Islamo-gauchisme, de l’accusation politique au débat scientifique, Clément Arambourou

L’actualité autour des déclarations de Frederique Vidal ont fait réagir la communauté scientifique et ont provoqué l’indignation. Au delà de ces réactions, est il possible d’ouvrir le débat scientifique sur certains énoncés issus de certaines recherches en sociologie ?

Clément Arambourou est enseignant de SES

En accusant les universitaires d’islamo-gauchisme, Frédérique Vidal lance une attaque contre le corps professionnel dont elle doit être la porte-parole. Elle se place ainsi dans une situation particulièrement délicate. 

Par cette accusation, la ministre de l’Enseignement supérieur et de la recherche pointe du doigt certaines dérives militantes qu’elle juge opposées à la science.

Les universitaires ont logiquement réagi. Certains l’on fait en mettant en avant l’origine de la notion d’islamo-gauchisme qu’ils attribuent aux franges les plus brunes du spectre intellectuel. D’autres ont souligné l’absence de fondements scientifiques de cette notion. 

Néanmoins, il n’est pas certain que renvoyer les accusations à l’accusateur – ici celles en politisations et en manque de scientificité – soit le meilleur moyen de se disculper ; c’est celui qui dit qui l’est lancent les enfants dans la cour de récréation, or, on attend ici un débat s’élevant au-dessus du niveau des bacs à sable. Surtout, en procédant ainsi, la communauté universitaire esquive la question épistémologique : quelle est la réelle valeur scientifique des énoncés incriminés par la ministre ?

Tout d’abord, les spécialistes de sciences sociales pourraient rappeler la position du sociologue allemand Max Weber qui, au début du vingtième siècle, entendait souligner les conditions de possibilité d’une alliance entre vision idéologique et travail scientifique. Même un juriste anarchiste peut apporter sa pierre à l’édifice de la connaissance expliquait-il, non pas malgré ses convictions anarchistes mais grâce à elle, mais seulement à la condition qu’il soumette ses intuitions particulières à la démarche de sa discipline. En ce sens, et par exemple, les plus grands économistes d’Adam Smith à Thomas Piketty en passant par Karl Marx ont su mettre leurs appréciations du capitalisme au service de la connaissance scientifique. 

Ensuite, ces spécialistes pourraient affirmer que la valeur scientifique des énoncés dépend du respect des règles de la méthode sociologique pour citer le fondateur de la sociologie française qu’est Émile Durkheim. Les universitaires incriminés exposeraient alors leurs démarches scientifiques. 

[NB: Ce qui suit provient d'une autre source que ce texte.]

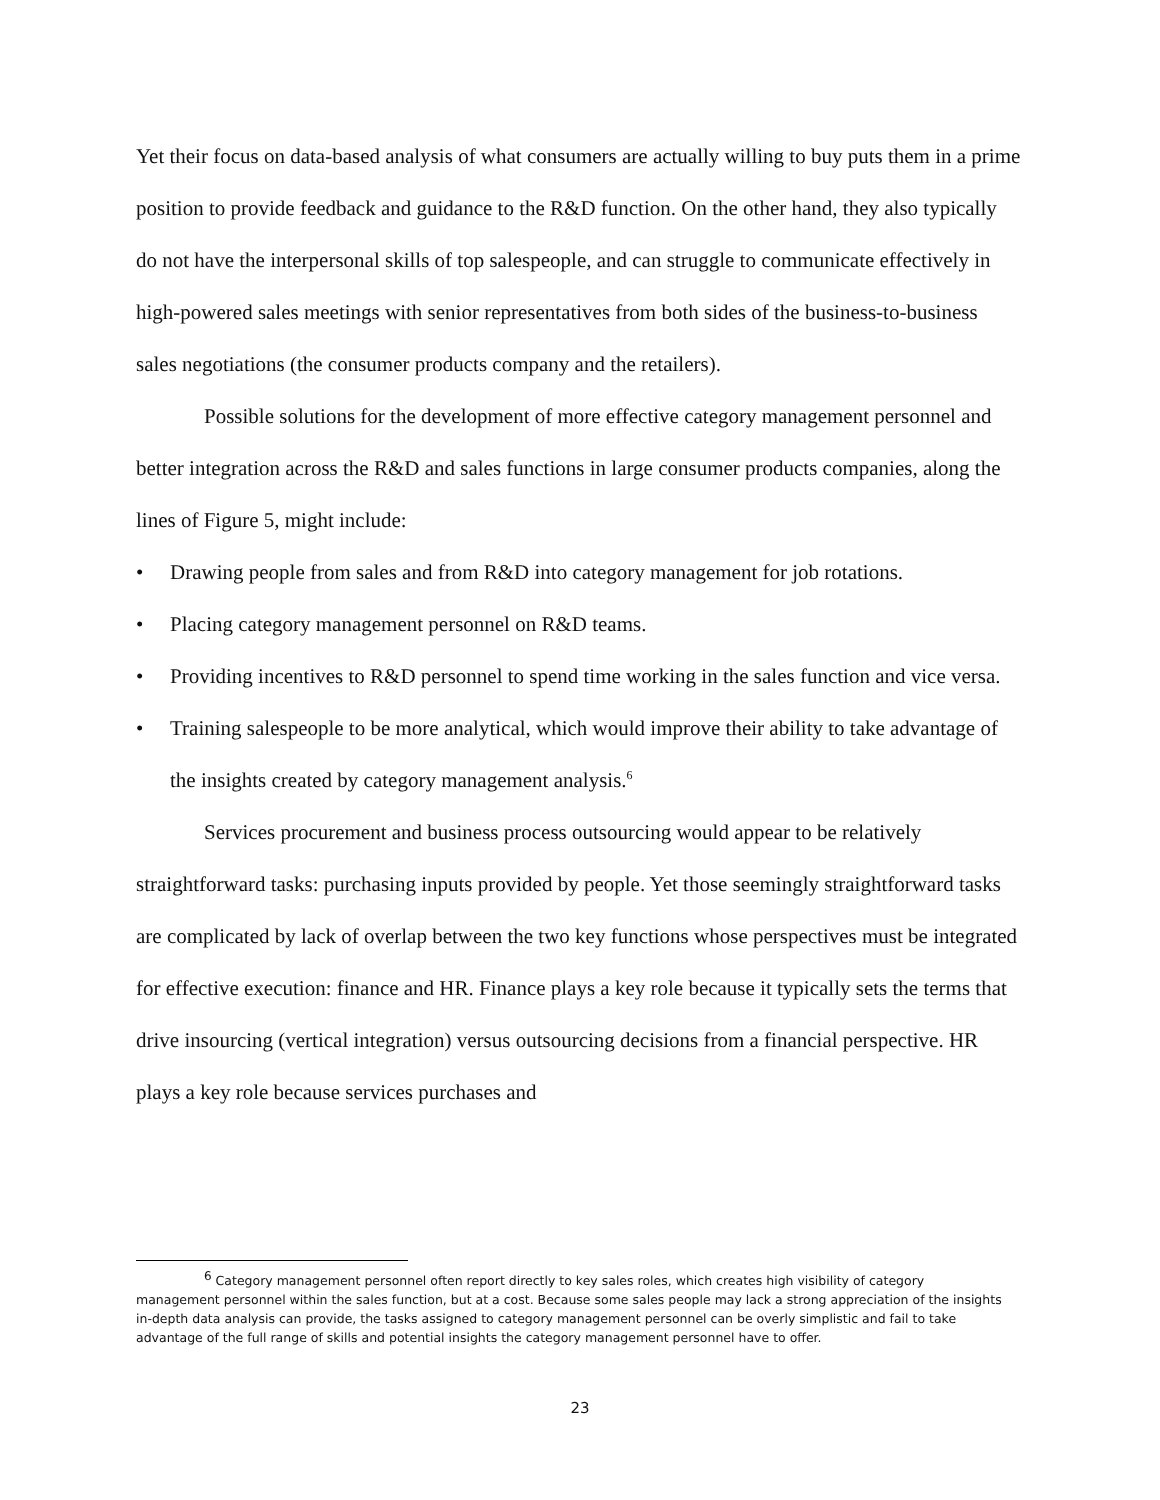Yet their focus on data-based analysis of what consumers are actually willing to buy puts them in a prime position to provide feedback and guidance to the R&D function. On the other hand, they also typically do not have the interpersonal skills of top salespeople, and can struggle to communicate effectively in high-powered sales meetings with senior representatives from both sides of the business-to-business sales negotiations (the consumer products company and the retailers).
Possible solutions for the development of more effective category management personnel and better integration across the R&D and sales functions in large consumer products companies, along the lines of Figure 5, might include:
• Drawing people from sales and from R&D into category management for job rotations.
• Placing category management personnel on R&D teams.
• Providing incentives to R&D personnel to spend time working in the sales function and vice versa.
• Training salespeople to be more analytical, which would improve their ability to take advantage of the insights created by category management analysis.<sup>6</sup>
Services procurement and business process outsourcing would appear to be relatively straightforward tasks: purchasing inputs provided by people. Yet those seemingly straightforward tasks are complicated by lack of overlap between the two key functions whose perspectives must be integrated for effective execution: finance and HR. Finance plays a key role because it typically sets the terms that drive insourcing (vertical integration) versus outsourcing decisions from a financial perspective. HR plays a key role because services purchases and
<sup>6</sup> Category management personnel often report directly to key sales roles, which creates high visibility of category management personnel within the sales function, but at a cost. Because some sales people may lack a strong appreciation of the insights in-depth data analysis can provide, the tasks assigned to category management personnel can be overly simplistic and fail to take advantage of the full range of skills and potential insights the category management personnel have to offer.
23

Il serait tout d’abord possible de parler de la logique de certains concepts. Est-ce que la notion d’islamophobie qui tend à amalgamer différents rejets – des étrangers, des musulmans, de l’islam, des religions – est vraiment plus sérieuse que la notion fourre-tout d’islamo-gauchisme ? Peut-être, mais les éléments allant en ce sens manquent grandement dans le débat public actuel. 

Il serait ensuite possible de parler de l’utilité de ces concepts. Ainsi, il ne suffit pas de laisser planer le soupçon – celui de la question rhétorique aveugle à la race ou aveugle au racisme ? – pour montrer les apports du concept de race au sens sociologique du terme. Il faut montrer qu’il permet de poser des questions nouvelles et de faire des distinctions plus pertinentes que, par exemple, la notion d’ethnie mobilisée dans la tradition ethnologique. 

Il serait encore possible d’évaluer les usages réels de ces concepts polémiques. La notion de privilège blanc est-elle employée non pas dans des revues d’Humanités ou de Studies mais dans les revues de sciences sociales que, par exemple, les sociologues français lisent et utilisent ?

La facilité ou la difficulté à apporter des réponses positives à ces questions précises permettrait de clore au moins provisoirement un débat qui, du fait d’un jeu d’associés-rivaux entre des détracteurs et leurs contempteurs, pollue à la fois les institutions scientifiques et l’espace politique.